◆ **PASSAGE SHOWN**:
Some of the best moments, for me, were the boat ride on the Nile and conversing with Penny, being able to explore a new place and getting to know the others in the group. Early on I blogged about looking forward to good, bad and neutral and I am happy to report that the experience was overall good or neutral. If I had to change something about the trip, not feeling ill would be it. Also, finding a way to consume food other than rice, beans and chips (fries) would be idea and having hot water to shower would have been awesome but the reality is that is life there. So, my complaints are no more than being of a privileged class.
I went on this trip without expectations and a very narrow understanding of life outside of America. Even if I tried, having never been outside the USA before, I never would have expected Africa to be what it is. I spent time sketching because I was unable to form complete thoughts and even now that I have returned, although I can form complete thoughts, the information is still very jumbled and am unable to make sense of it. I know Creighton University has set requirements to keep students safe while traveling abroad but I still would love to climb on the structure that was being built across from the hotel we stayed at in Kampala or walk through the markets. Why? Because exploring helps me make sense of things.
I was surprised by several things. The way people live with the land. The number of things being sold on the streets, both because of the way they were being sold and because of the mass amount of items that were clearly imported. The lack of recognizable brands. The difference in advertising. The personalities of the people we encountered and the list goes on. I am uncertain that my brain shut off while we were there, constantly thinking and trying to make sense of where I was and what was going on around me.
I found myself at peace observing those around me, watching people interact with each other and the obvious love and compassion for others. There was something about Africa that speaks to me, even though I am not sure what it is telling me. I may not have my thoughts all together or a plan for the future of what to do with what I learned but I have a wonderful group of people that I can call on when I begin to figure it out. I found happiness in the moments spent with others and have combined their sketches as a way to close my adventures to Africa. The trip may be over but the friendships will always be there.
The time is coming to a close and I feel like I have neglected the end of the process, between not feeling well and home life consuming my attention. I am bummed out that I have been unable to spend time working on the film because the part I was looking forward to the most about this experience was the assembly of the film. Don’t get me wrong, I was excited about going to Africa and the experience there was absolutely amazing but I have been interested in editing a major film for almost the same amount of time that the other students on this project have been alive. For me, this was a big step towards that dream.
I am very thankful that I have been able to be a part of this experience. I know that those who study aboard is a small portion, only 10% of US graduates, and I am certain that the percentage of non-traditional age students studying abroad is much, much smaller. For me, the meaning of being on the home stretch is loaded and I greatly appreciate the understanding of John, Carol, and Tim.
Africa was an experience left better described in images because words are unable to describe the feelings that soar through you as you’re there. For me, images speak louder than words because it is left more open for the individual to interpret what is going on.

◆ **TASK SET**:
- 1) From the reflection on the trip to Africa, list each thing the writer names as surprising.
- 2) Answer these questions on the reflection on the trip to Africa.
(a) What did the writer spend time doing because of being unable to form complete thoughts?
(b) What share of US graduates study abroad, according to the writer?
(c) Which part of the experience was the writer looking forward to the most?
- 3) Carry on the reflection on the trip to Africa, starting after its final sentence.

◆ **GIVEN DATA**:

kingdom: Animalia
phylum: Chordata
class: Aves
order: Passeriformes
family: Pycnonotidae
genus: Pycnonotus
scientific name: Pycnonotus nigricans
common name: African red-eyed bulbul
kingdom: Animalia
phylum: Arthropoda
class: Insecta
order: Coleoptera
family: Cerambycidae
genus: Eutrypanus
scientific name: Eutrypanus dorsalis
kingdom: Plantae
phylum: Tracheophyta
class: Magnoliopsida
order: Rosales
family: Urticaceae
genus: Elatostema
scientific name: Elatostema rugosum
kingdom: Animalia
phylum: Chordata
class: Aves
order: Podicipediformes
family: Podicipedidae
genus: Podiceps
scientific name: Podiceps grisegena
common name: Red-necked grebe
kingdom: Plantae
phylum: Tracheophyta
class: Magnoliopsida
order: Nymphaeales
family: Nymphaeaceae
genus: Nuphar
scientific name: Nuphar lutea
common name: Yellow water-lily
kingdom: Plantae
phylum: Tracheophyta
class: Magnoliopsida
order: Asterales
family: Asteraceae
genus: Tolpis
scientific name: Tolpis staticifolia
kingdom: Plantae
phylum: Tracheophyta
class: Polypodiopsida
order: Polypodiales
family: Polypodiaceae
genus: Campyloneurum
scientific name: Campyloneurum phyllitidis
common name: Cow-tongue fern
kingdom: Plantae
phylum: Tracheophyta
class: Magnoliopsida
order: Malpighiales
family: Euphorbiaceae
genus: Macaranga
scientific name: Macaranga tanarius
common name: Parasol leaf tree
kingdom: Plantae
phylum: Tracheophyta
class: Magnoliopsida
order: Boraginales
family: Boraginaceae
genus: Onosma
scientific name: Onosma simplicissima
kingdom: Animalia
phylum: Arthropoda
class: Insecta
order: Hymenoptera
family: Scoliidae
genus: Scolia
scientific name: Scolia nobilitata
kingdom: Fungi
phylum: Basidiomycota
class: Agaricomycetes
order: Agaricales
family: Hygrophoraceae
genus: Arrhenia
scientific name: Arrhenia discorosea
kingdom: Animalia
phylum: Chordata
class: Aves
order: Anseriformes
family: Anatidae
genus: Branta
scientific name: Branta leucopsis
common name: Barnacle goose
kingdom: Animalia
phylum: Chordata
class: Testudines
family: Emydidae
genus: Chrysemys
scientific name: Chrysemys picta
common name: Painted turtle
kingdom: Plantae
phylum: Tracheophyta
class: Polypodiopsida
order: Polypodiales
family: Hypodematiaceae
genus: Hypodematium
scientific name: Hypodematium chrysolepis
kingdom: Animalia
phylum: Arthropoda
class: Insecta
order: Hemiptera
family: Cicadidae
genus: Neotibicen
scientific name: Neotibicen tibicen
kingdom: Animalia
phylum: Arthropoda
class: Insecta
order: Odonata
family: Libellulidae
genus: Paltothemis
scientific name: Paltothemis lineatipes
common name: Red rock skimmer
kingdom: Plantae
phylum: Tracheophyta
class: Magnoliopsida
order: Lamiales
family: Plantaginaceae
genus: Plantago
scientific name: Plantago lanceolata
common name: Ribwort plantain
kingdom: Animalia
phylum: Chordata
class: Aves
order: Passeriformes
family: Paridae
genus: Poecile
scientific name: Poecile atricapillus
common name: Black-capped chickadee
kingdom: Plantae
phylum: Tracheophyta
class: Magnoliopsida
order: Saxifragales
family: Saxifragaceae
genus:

◆ **PER-TASK OUTPUTS**:
- 1)
- The way people live with the land
- The number of things being sold on the streets
- The lack of recognizable brands
- The difference in advertising
- The personalities of the people they encountered

- 2)
(a) Sketching.
(b) 10%.
(c) The assembly of the film.

- 3)
As you can see from just a handful of images, Africa is a beautiful place where in comparison people live a hard life. I traveled with a great group of people, even though I often felt that I had brought all my children with me, we had fun and learned a lot.
I would highly recommend the FLPA program to other non-traditional students. I understand that making the arrangements to attend can be a real struggle. Speaking from experience the return home and getting everything to fall back into place is just as challenging if not more challenging, but what is gained from the experience more than makes it worth it.
It feels like I never left, I need a vacation, sigh. The complexity of life has already hit full force and the memories of the trip seem like they are from a distant past. Short of feeling sick still from the trip, it feels like visiting Africa happened months ago. Summer break is coming…right?
Being back is bittersweet. On one side, I am thrilled to have a hot shower and a variety in my diet. I am most pleased to spend time with my lovely partner again, I missed her. On the other hand, I miss Africa. I miss the simplicity of it, the sounds and the smells.The experience was amazing. It opened my eyes and gave me a whole new understanding of the world in which I live. I encountered so many new things, especially the first couple of days that we were there, it left me unable to really form a complete thought to express it in words. Even now, trying to describe my experience, I am at a loss for words. I don’t know where to begin or end when telling others about my trip. The easiest way would be to start at the beginning and walk someone through day by day, but beyond the length of time that would take, there is no way to describe everything I took away from Africa.
The best way to describe my experience is wrapped up in my sketches. They are simple moments loaded with meanings. From the excitement of looking out the plane window, building new relationships, exploring the landscape, and simple pleasures in life, to the dark moments of life and death in the stories we heard during the interviews and the observation of a cat playing with a dead mouse.
Now that we are back, it is time to take those experiences and make a short documentary as a group to tell the stories of not just our experience in Africa but to share the stories of those who live there. It is time to get back to the grind of everyday life, but taking with us these amazing experiences to help shape our lives and others into a more positive environment.
One of the most frequent questions I have as I explore Africa is how does an outsider help without losing the African culture and way of life? I feel like the ways we try to help often does not work with the current culture but rather tries to implement our understandings and lifestyle into Africa. Desire for education, health care and proper nutrition are expressed by those we meet. The assistance we are able to offer through organizations like Jesuit Refugee Services are a wonderful thing for those who benefit from them. My concern is in the process to help we will eventually lose the fundamentals of Africa living much like we have lost America.
There is something to be said about the simplicity of living with nature. Africa is a beautiful place, not only in the landscape but in the people. People here understand the need to help each other and build each other up rather than tearing one another down. They look after each other. In my own life, I try to live this way and am often met with resistance. I have been told it is strange and seems weird. The few who stick around, working past the culture teachings and begin to incorporate it into their own lives have said they are blessed to be part of such a great group of people. It is hard to live in harmony with others in America to the degree Africans do. We often hear of the political struggles and negative agendas in Africa but the hearts of most here are pure.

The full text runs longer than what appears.